BRANO DA LEGGERE:
:::

23 anni dopo, il Sudafrica torna ad avere un rappresentante alle ATP Finals. Kevin Anderson coronerà a Londra una stagione fantastica e una carriera in cui ha sempre cercato di migliorarsi, giorno dopo giorno, mostrando una grande qualità: non si è mai accontentato e ha continuato a investire su se stesso.

A inizio anno lo aveva detto, con chiarezza. “Il mio obiettivo stagionale è raggiungere le ATP Finals”. Non solo ce l'ha fatta, ma Kevin Anderson si è tolto lo sfizio di arrivare in finale a Wimbledon, con tanto di due match epici: la vittoria su Roger Federer nei quarti e il 26-24 al quinto contro John Isner, in semifinale. Le imprese di Anderson hanno un valore sociale importante per il suo Paese: ha dimostrato che anche l'Africa, storico anello debole del tennis mondiale, può produrre grandi giocatori. A quattro mesi dalle imprese di Wimbledon, Kevin si presenta a Londra per giocare le ATP Finals, primo africano dopo 23 anni. L'ultimo era stato Wayne Ferreira. I recenti successi di Anderson hanno permesso al tennis di tornare sulle pagine dei giornali sudafricani, solitamente fagocitate da rugby, calcio e cricket. Il percorso di Anderson può essere molto istruttivo. Ha dimostrato che il viaggio verso il successo può essere molto lungo. Non tutti possono essere come Ferreira, capace di entrare tra i top-20 in età da college. Da parte sua, Anderson si è spostato da giovane negli Stati Uniti e il college lo ha frequentato per davvero, crescendo in un ambiente molto competitivo, in cui si è creato la corazza giusta per competere nel circuito.

FERREA AUTODISCIPLINA
Un suo vecchio match contro John Isner nel campionato NCAA ha trovato popolarità mainstream lo scorso luglio, ma al di là dell'aneddoto furono anni importanti. Un anno dopo battè Novak Djokovic a Miami, match spartiacque della sua carriera. Il serbo aveva appena vinto l'Australian Open, così Anderson capì che tra i professionisti c'era spazio anche per lui. Ha avuto bisogno di un paio d'anni per stabilizzarsi tra i top-100, poi ha conquistato il primo titolo ATP nel 2011, guarda caso proprio in Sudafrica, a Johannesburg. Il torneo non si gioca più, ma servì per fargli conquistare un vivo rispetto nello spogliatoio ATP. Negli anni, ha avuto la capacità di completare costantemente il suo gioco. Come fosse un puzzle, si è messo a cercare i tasselli mancanti con viva ostinazione. Oggi ha un gran servizio, un dritto che fa male e un rovescio che è diventato un'arma. Ma non è sempre stato così. L'unica cosa che non è mai mancata è stata la disciplina, la voglia di migliorare ogni giorno. E adesso sogna di diventare il tennista più alto a vincere le ATP Finals: dovesse farcela, salirebbe al numero 4 ATP. Soltanto due sudafricani ce l'hanno fatta: Eric Sturgess nel 1949 e Cliff Drysdale nel 1967. Nell'era del computer, nessuno. Alla 02 Arena potrà essere competitivo perché ha migliorato moltissimo la parte atletica. Con grande fatica, ha ottimizzato il gioco di game e la capacità di andare incontro alla palla. Riuscire a muoversi come adesso, dall'altro dei suoi due metri e tre centimetri, è un grande risultato.

:::

CONSEGNA:
Continua il brano su Kevin Anderson e le ATP Finals, riprendendo subito dopo la sua ultima frase.

Record del dataset
:::

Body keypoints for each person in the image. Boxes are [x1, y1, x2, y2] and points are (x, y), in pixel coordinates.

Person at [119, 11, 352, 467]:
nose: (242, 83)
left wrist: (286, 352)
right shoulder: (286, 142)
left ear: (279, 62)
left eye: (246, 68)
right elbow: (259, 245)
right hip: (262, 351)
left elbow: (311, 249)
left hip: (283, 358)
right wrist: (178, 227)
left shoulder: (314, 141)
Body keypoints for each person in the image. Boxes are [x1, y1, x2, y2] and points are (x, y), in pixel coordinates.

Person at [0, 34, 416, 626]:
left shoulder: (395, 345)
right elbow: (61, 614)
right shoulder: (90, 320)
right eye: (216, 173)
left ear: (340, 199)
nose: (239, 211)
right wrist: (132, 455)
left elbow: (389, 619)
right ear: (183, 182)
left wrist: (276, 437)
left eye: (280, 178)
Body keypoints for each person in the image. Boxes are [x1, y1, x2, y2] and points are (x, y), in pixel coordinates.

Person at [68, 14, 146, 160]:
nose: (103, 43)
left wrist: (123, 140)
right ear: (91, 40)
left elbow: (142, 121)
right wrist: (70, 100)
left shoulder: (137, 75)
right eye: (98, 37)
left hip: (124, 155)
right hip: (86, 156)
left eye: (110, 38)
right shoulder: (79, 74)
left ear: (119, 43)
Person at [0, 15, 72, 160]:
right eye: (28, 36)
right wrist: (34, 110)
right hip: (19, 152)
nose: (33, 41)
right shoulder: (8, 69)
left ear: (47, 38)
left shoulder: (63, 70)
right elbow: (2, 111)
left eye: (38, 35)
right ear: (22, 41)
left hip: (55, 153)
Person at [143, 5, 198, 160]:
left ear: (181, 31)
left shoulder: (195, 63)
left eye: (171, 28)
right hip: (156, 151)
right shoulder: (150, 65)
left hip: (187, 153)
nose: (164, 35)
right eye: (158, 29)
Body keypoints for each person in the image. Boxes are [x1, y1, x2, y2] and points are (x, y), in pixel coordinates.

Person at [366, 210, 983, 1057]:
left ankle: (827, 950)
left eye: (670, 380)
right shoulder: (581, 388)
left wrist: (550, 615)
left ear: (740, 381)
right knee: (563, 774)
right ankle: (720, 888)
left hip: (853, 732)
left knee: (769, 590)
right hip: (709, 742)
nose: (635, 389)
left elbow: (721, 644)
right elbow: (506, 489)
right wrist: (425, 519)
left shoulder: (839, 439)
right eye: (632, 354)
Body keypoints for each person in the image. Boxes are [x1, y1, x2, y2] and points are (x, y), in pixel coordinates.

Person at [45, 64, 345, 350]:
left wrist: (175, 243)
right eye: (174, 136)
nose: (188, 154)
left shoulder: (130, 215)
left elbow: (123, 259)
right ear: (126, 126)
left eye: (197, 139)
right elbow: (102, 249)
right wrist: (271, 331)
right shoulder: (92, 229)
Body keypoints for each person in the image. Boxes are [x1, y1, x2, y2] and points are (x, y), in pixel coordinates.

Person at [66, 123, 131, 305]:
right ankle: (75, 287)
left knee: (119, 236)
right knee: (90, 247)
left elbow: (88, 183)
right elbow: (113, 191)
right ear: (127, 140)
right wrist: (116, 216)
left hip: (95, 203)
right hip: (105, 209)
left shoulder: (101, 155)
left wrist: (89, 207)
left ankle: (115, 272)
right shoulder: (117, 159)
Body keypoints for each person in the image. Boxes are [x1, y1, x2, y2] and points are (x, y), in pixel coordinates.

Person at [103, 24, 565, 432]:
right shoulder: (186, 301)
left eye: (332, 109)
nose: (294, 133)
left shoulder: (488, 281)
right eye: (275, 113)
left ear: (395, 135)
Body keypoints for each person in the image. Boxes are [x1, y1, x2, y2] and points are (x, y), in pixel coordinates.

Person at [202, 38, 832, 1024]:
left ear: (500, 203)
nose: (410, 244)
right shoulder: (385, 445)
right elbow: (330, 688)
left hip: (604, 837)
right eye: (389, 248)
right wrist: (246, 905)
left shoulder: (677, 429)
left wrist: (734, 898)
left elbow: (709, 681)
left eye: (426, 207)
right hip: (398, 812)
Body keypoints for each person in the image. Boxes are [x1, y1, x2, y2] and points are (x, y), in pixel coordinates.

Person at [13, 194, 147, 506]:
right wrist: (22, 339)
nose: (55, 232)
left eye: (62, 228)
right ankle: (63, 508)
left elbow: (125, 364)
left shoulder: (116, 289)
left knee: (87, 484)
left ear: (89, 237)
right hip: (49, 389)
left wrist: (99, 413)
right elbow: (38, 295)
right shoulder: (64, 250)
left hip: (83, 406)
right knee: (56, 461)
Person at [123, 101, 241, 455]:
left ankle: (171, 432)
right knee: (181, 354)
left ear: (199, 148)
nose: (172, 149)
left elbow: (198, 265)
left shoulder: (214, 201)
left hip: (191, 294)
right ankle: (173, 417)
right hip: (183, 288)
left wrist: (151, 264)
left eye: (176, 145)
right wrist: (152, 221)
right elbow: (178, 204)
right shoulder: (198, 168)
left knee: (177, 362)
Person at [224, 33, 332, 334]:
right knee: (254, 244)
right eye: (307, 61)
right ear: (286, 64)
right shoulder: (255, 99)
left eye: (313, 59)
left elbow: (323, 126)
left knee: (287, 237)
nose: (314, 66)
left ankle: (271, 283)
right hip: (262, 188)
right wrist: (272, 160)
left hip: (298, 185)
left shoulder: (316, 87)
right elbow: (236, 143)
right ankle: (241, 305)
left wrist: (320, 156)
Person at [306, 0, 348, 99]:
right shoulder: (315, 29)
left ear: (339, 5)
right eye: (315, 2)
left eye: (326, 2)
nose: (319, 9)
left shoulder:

:::

SOLUZIONE:
L'IMPORTANZA DEGLI INVESTIMENTI
Il suo pregio principale? La lungimiranza. Non ha mai pensato al torneucolo facile, all'obiettivo immediato. Ha sempre investito sul lungo termine. Allenatori, preparatori atletici, fisioterapisti, mental coach… al suo angolo si sono alternati parecchi professionisti, assunti in nome di un obiettivo. E non si è mai fermato: il licenziamento di Neville Godwin lo scorso anno, dopo che lo aveva guidato in finale allo Us Open, sembrava clamoroso. Invece ha avuto ragione lui, scegliendo di accompagnarsi a Brad Stine. Quando vieni da un paese tutto sommato povero, può esserci la forte tentazione di vivere al risparmio, di arraffare più guadagni possibili. Anderson non è mai caduto nella trappola, e ha continuato a investire su se stesso. D'altra parte, non si è mai arreso alle difficoltà. Lo ha dimostrato in mille occasioni e alla fine ha vinto lui. E ha una percezione molto corretta delle cose. Quando ha battuto Isner a Wimbledon, ha accolto la vittoria con una sobrietà encomiabile. In un mondo dello sport in cui gli atleti – specialmente ad alti livelli – possono farsi assorbire dall'esaltazione del sé, lui ha reso l'onore delle armi a Isner, evitando di esultargli in faccia. La comunità degli appassionati ha apprezzato, il Sudafrica si è lentamente innamorato di lui. Prima di allora era pur sempre un emigrato, uno che non giocava volentieri in Coppa Davis. Adesso anche per le strade di Johannesburg la gente parla di lui, vuole conoscere ogni dettaglio della sua carriera. Grazie a Kevin Anderson, il tennis non solo è tornato sulle pagine dei giornali sudafricani. È piombato sulle copertine.